The number of tokens transferred is the strength of the edge, similar in concept to the weight of a connection in an artificial neural network. Adjusting strengths, like adjusting weights in ANN’s, is one of the ways a Petri Net can be trained.  This can be done via evolutionary methods with the same ease as evolutionary methods applied to training an ANN, or can be done with ‘swarm’ methods or similar adhoc hill-climbing techniques if the topology of the Petri Net is such that directional gradients for hill-climbing can be detected.  But the broad experience and proven, elegant, reliable training algorithms that exist for ANN’s don’t really have any closely comparable methods in Petri nets.

Petri Nets can have extremely complex rules, or ‘edges’ that connect more than one source and/or more than one destination, or several different ‘colors’ of tokens, with rules that determine when an edge can fire based on combinations of colors, and transfer particular colored tokens when they fire.  Individual nodes can have maximum numbers of tokens they can hold, or minimum numbers.  Token counts can be real numbers instead of integers.  In Petri Nets designed by hand, such complications are often very useful because they allow us to model the problem using abstractions, in the ways our brains are trained to model the problem.  For example in a network where the edges when fired move blue tokens, but the rules for firing an edge are influenced by the presence or absence of both red and blue tokens, the distribution of red tokens can be used to represent long-term memory and the movement of blue tokens can represent a process controlled or influenced by that memory.

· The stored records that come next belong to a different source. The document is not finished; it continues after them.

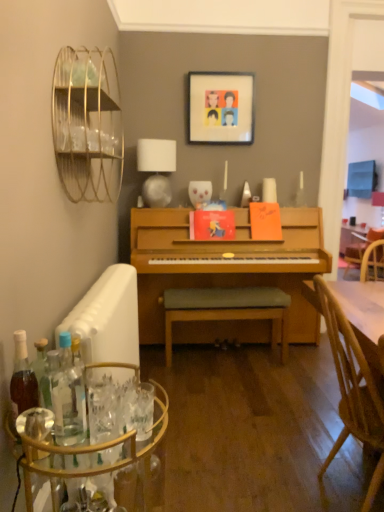
Question: From a real-world perspective, is clear glass bar cart at lower left positioned above or below white fabric lampshade at upper center?

Choices:
 (A) above
 (B) below

Answer: (B)

Question: In the image, is clear glass bar cart at lower left positioned in front of or behind white fabric lampshade at upper center?

Choices:
 (A) front
 (B) behind

Answer: (A)

Question: Which of these objects is positioned closest to the clear glass bar cart at lower left?

Choices:
 (A) light green fabric cushioned bench at center
 (B) matte plastic picture frame at upper center
 (C) clear glass bottle at lower left, which ranks as the first bottle in right-to-left order
 (D) white fabric lampshade at upper center
 (E) translucent glass bottle at lower left, which is counted as the first bottle, starting from the left

Answer: (C)

Question: Which of these objects is positioned farthest from the light brown wooden chair at right?

Choices:
 (A) light green fabric cushioned bench at center
 (B) matte plastic picture frame at upper center
 (C) translucent glass bottle at lower left, which is the 2th bottle from right to left
 (D) clear glass bar cart at lower left
 (E) clear glass bottle at lower left, which ranks as the first bottle in right-to-left order

Answer: (B)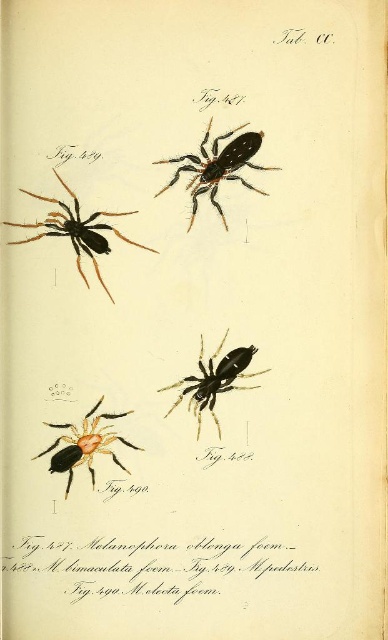
You are an entomologist examining the page labeled Tab. 60. You need to locate the black matte spider at center and the orange matte spider at lower left. Based on their positions, which spider is positioned higher on the page?

The black matte spider at center is positioned higher on the page than the orange matte spider at lower left because it is located above it.

You are examining the scientific illustration of spiders in Tab. 60. There are two points marked on the page at coordinates point (249, 355) and point (81, 456). If you were to move your finger from one point to the other along the page, which direction would you move your finger towards?

You would move your finger towards the lower right direction because point (81, 456) is closer to the camera than point (249, 355), meaning it is positioned lower and further to the right on the page.

You are an entomologist examining the page labeled Tab. 60. You need to determine which spider illustration is bigger between the black matte spider at upper center and the orange matte spider at lower left. Based on the page, which one is larger?

The black matte spider at upper center is larger compared to the orange matte spider at lower left.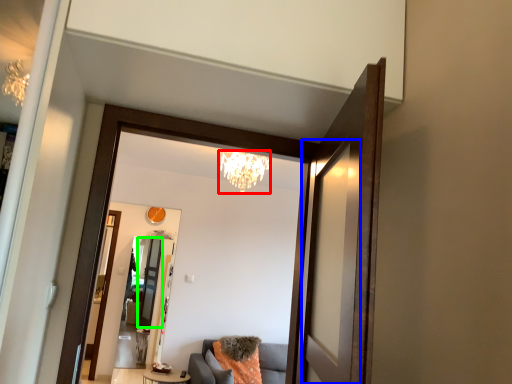
Question: Which is nearer to the light fixture (highlighted by a red box)? screen door (highlighted by a blue box) or screen door (highlighted by a green box).

Choices:
 (A) screen door
 (B) screen door

Answer: (B)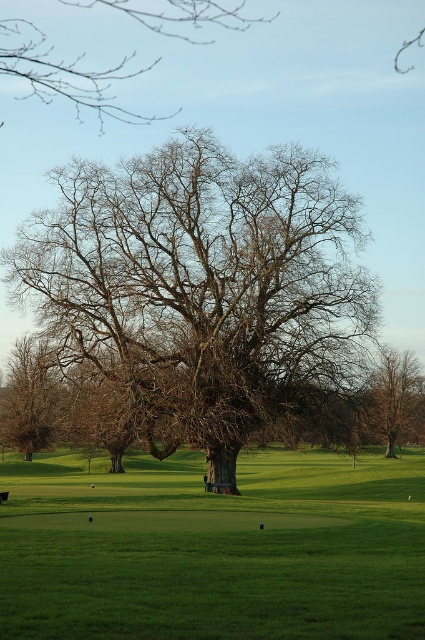
Can you confirm if bare wood oak tree at center is positioned to the right of green grass at center?

Incorrect, bare wood oak tree at center is not on the right side of green grass at center.

Is bare wood oak tree at center taller than green grass at center?

Yes.

This screenshot has height=640, width=425. Identify the location of bare wood oak tree at center. (203, 284).

Is green grass at center below bare branches at upper left?

Yes.

Between green grass at center and bare branches at upper left, which one has less height?

Standing shorter between the two is green grass at center.

Locate an element on the screen. The height and width of the screenshot is (640, 425). green grass at center is located at coordinates pyautogui.click(x=214, y=548).

Does bare branches at upper left lie in front of brown leafless tree at right?

No, it is behind brown leafless tree at right.

Is bare branches at upper left above brown leafless tree at right?

Indeed, bare branches at upper left is positioned over brown leafless tree at right.

Image resolution: width=425 pixels, height=640 pixels. In order to click on bare branches at upper left in this screenshot , I will do `click(65, 74)`.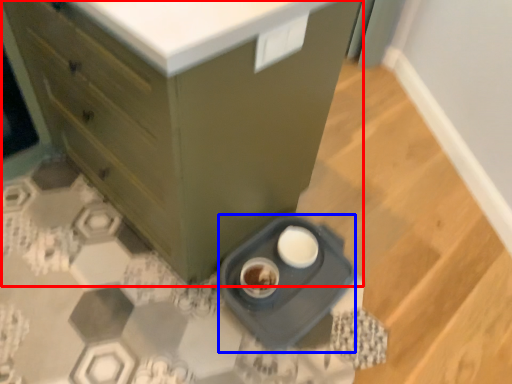
Question: Which point is closer to the camera, chest of drawers (highlighted by a red box) or appliance (highlighted by a blue box)?

Choices:
 (A) chest of drawers
 (B) appliance

Answer: (A)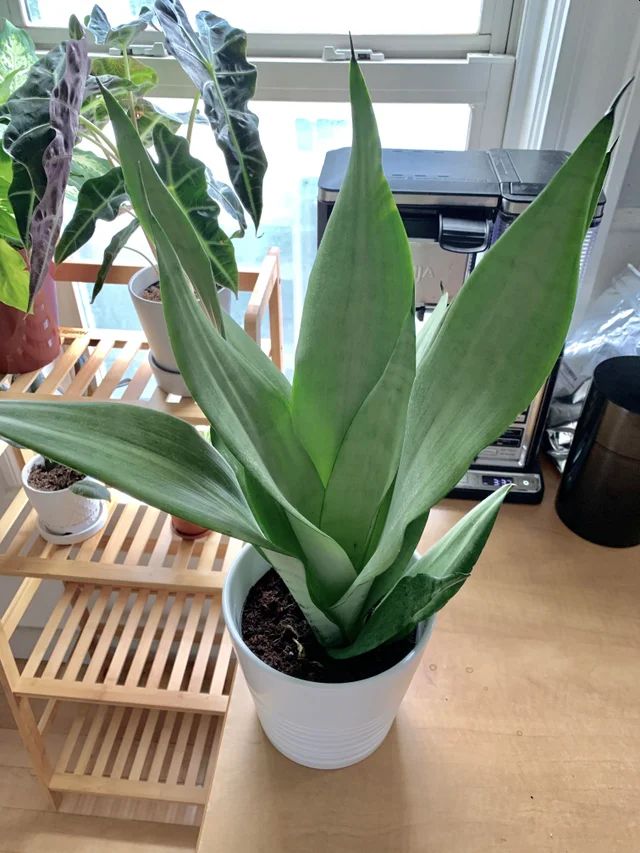
The width and height of the screenshot is (640, 853). Identify the location of brown shelves. (131, 573), (108, 683), (104, 780).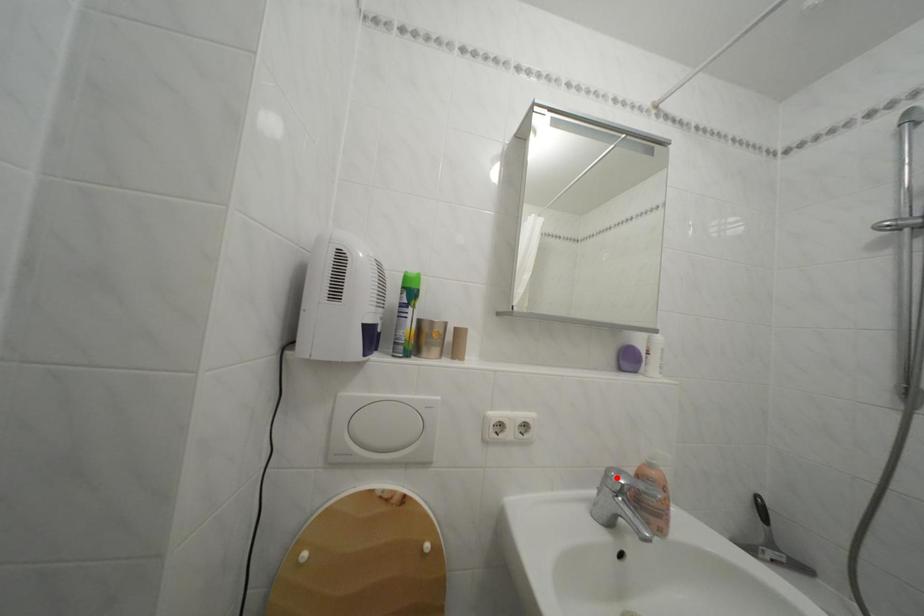
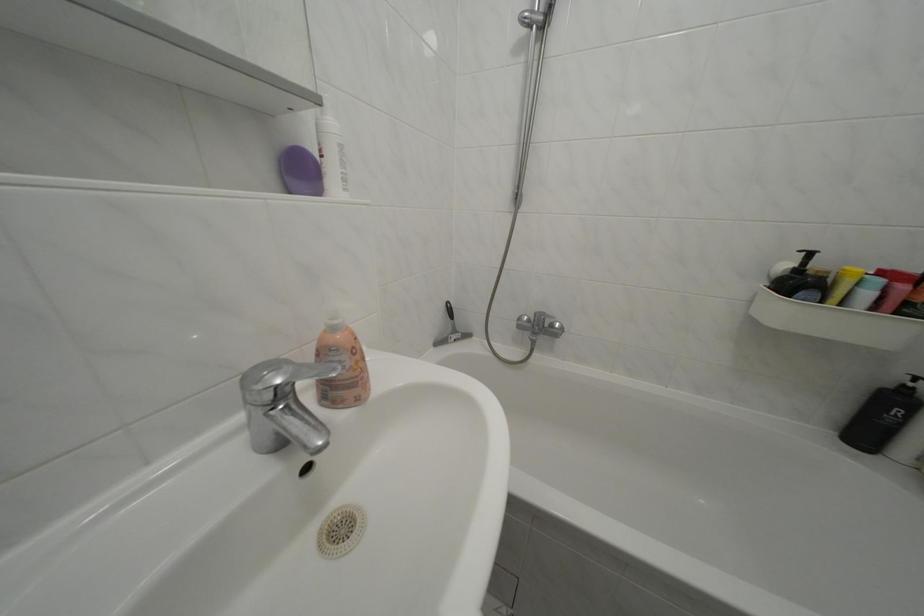
Where in the second image is the point corresponding to the highlighted location from the first image?

(252, 384)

But evolutionary algorithms or processes don’t care much about what we find handy for modeling and building abstractions, and as far as I know these complications can always be modeled by the movement of tokens of a single color along edges whose conditions are no more complicated than checking for minimum and maximum numbers of tokens at source and destination and whose effect is no more complicated than moving some specific number of tokens.

Evolutionary processes can optimize that kind of locally-simpler model in similar time to that taken for the more locally-complex models, even though the simpler  models usually require more vertexes.  The operations for evolutionary algorithms  – mutation, recombination, etc – are also simpler, and the code therefore easier to write, for Petri Nets with greater local simplicity.   Finally, as a Petri Net grows more locally complex, so do the sets of invariants necessary to maintain a proof that the network can neither deadlock nor saturate.  On the whole, so far there is little evidence that such local complexity is worth the effort (or has a positive value at all) in training evolved behavior.   Evidence may be discovered if and as we develop a proper body of knowledge about training and operating Petri Nets, but it is at least as likely that it will not.

I am very much aware that the nodes and connections in our ANN’s  are extremely simplified models that only vaguely remind neurobiologists of the way the neurons and synapses of a biological brain operate.  But there is absolutely nothing in a Petri Net that resembles anything about the way biological brains work.  As such, Petri Nets are of no interest to neurologists or neurobiologists, and the “existence proof” of biological brains as showing the achievability of AI with neural models, as loosely as it ever applied to ANNs, does not apply at all to Petri Nets.

I have been thinking about Petri Nets lately, and about Petri Net topologies that allow tractable hill-climbing methods for training them.  This is because recurrent Artificial Neural Networks trained by Evolutionary Algorithms frequently become unstable or fall into self-reinforcing repetitive patterns uninfluenced by later input.  The conservation of energy in a Petri Net, which gives us the ability to prove the properties of having no deadlocks or saturation states, is appealing.  The difficulty of training Petri Nets given our current state of knowledge and technique is not appealing, but if we are forced to use Evolutionary Algorithms anyway, the difficulty may be no greater than that of training ANNs by similar methods.